How does fitness-proportional selection guide LLM recombination in unstructured solution spaces?

This explores how an evolutionary loop — scoring candidates by a fitness signal, then having an LLM recombine the better ones — actually works when the solutions are free-form text or plans rather than neatly structured objects, and where that fitness signal is doing the real steering.

This reads the question as: in LLM-driven evolution, the model proposes and mutates candidates, but selection — picking which survive to be recombined — is what supplies the optimization pressure the LLM lacks on its own. The corpus is unusually pointed on why that division of labor matters. The headline result is Mind Evolution Can evolutionary search beat sampling and revision at inference time?, which uses LLM-generated mutations and crossovers inside a genetic algorithm and solves ~98% of planning tasks, beating Best-of-N and sequential revision. The key isn't smarter mutation — it's that an island model keeps a diverse population alive so fitness can keep sorting variants instead of collapsing to one trajectory. Fitness-proportional selection is the thing that prevents the premature convergence single-path refinement falls into.

Why lean so hard on external selection? Because the corpus suggests LLMs can't run the optimization internally. Models don't actually execute iterative numerical methods — they pattern-match to memorized templates and emit plausible-but-wrong values Do large language models actually perform iterative optimization?, and they plateau around 55–60% constraint satisfaction regardless of scale or 'reasoning' training Do larger language models solve constrained optimization better?. Even RL fine-tuning sharpens template-matching rather than installing a real search procedure Do fine-tuned language models actually learn optimization procedures?. So the evolutionary framing is a workaround: the LLM supplies cheap, varied proposals; the fitness function supplies the iteration the model can't do in its own latent space. Selection is the optimizer; the LLM is the mutation operator.

Now the twist hiding in the phrase 'unstructured solution spaces.' The corpus pushes back on the idea that selection alone can guide recombination through a formless space. Genesys, a multi-agent LLM system doing genetic programming over neural architectures, found that imposing a structured representation lifted design success from 14% to nearly 100% versus letting the LLM generate freely Can AI systems discover better neural architectures than humans?. The same fitness signal works dramatically better when crossover operates on structured genomes rather than raw text — meaning 'unstructured' is often the enemy, and part of what makes these systems succeed is quietly adding structure so that recombination produces valid offspring rather than noise.

There's also the question of where fitness comes from at all. Selection needs a scalar to be proportional to, and the corpus says that scalar is the real bottleneck: autonomous optimization only works in domains that supply immediate scalar metrics, modular structure, and fast iteration What makes a research domain suitable for autonomous optimization?. When no clean fitness exists, you can manufacture one — AlphaLLM uses tree search outcomes and critic models to rank solution paths without human labels, letting structure substitute for an annotation oracle Can tree search replace human feedback in LLM training?, and other work has LLMs design the reward/shaping signal itself before optimizing against it Can LLMs design reward functions for reinforcement learning?.

The deepest reframing: selection-plus-recombination-plus-diversity isn't an LLM trick at all — it's just evolution, and the corpus argues diffusion models are *mathematically* evolutionary algorithms, with denoising performing exactly the selection-mutation-isolation triad and outperforming classical evolutionary methods precisely because it preserves multimodality instead of collapsing to a single answer Can diffusion models perform evolutionary search in parameter space?. Read together, the notes tell a coherent story: fitness-proportional selection guides LLM recombination by doing the optimization the model can't, but it only works when something keeps the population diverse and something else gives the solutions enough structure for crossover to mean anything.

Sources 9 notes

Can evolutionary search beat sampling and revision at inference time?

Mind Evolution uses genetic algorithms with LLM-generated mutations and crossovers to significantly outperform Best-of-N and Sequential Revision on planning benchmarks.
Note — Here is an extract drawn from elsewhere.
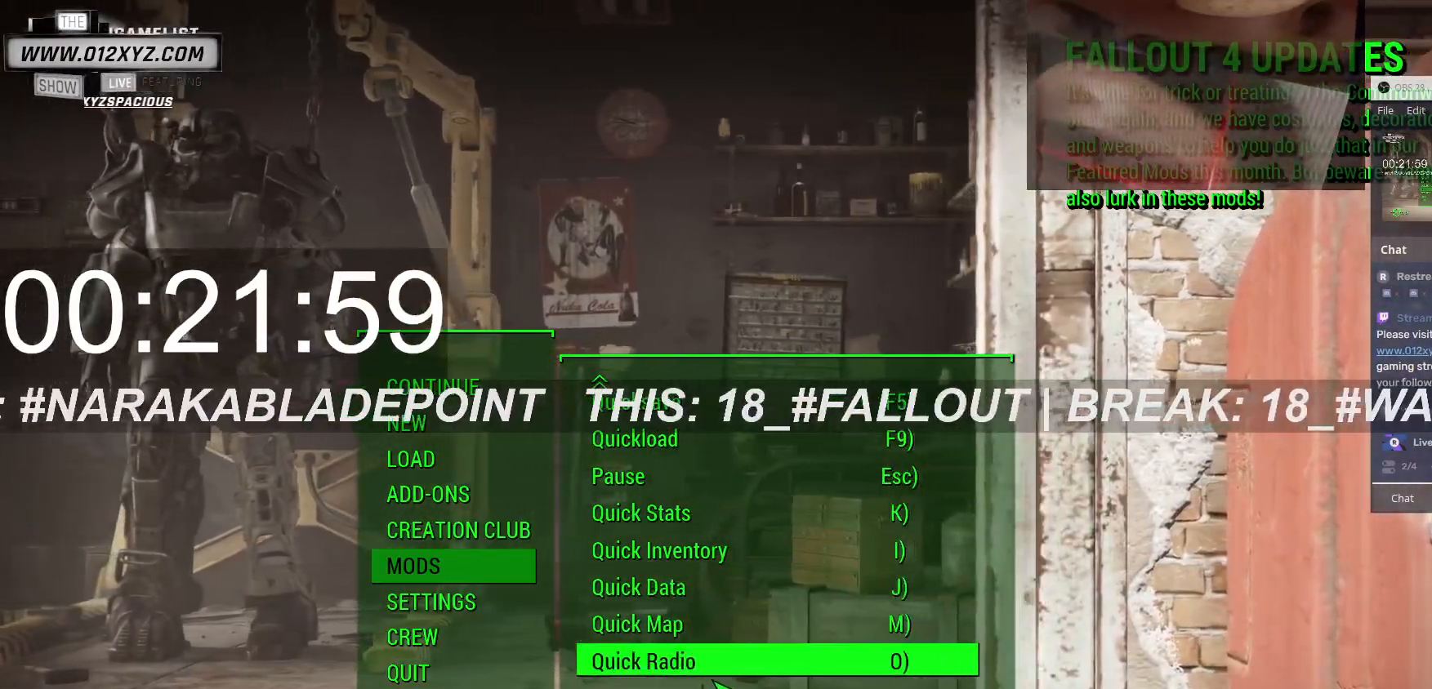
{"keys": [], "mouse": [], "events": []}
An island model sustains population diversity, preventing the premature convergence that single-trajectory refinement exhibits.

Do large language models actually perform iterative optimization?

Research shows LLMs cannot perform iterative procedures in latent space. They recognize optimization problems as template-similar and emit plausible-looking but incorrect values, a failure mode that persists across model scale and training approaches.

Do larger language models solve constrained optimization better?

Across constrained-optimization tasks, LLMs converge to ~55–60% constraint satisfaction independent of architecture, parameter count, or training regime. Reasoning models do not systematically outperform standard models, suggesting a fundamental ceiling rather than a scaling gap.

Do fine-tuned language models actually learn optimization procedures?

Even GRPO-trained models show sharp performance drops on out-of-distribution variants (N-1 test sets) compared to in-distribution problems, indicating RL optimizes template-matching rather than genuine problem-solving procedures.

Can AI systems discover better neural architectures than humans?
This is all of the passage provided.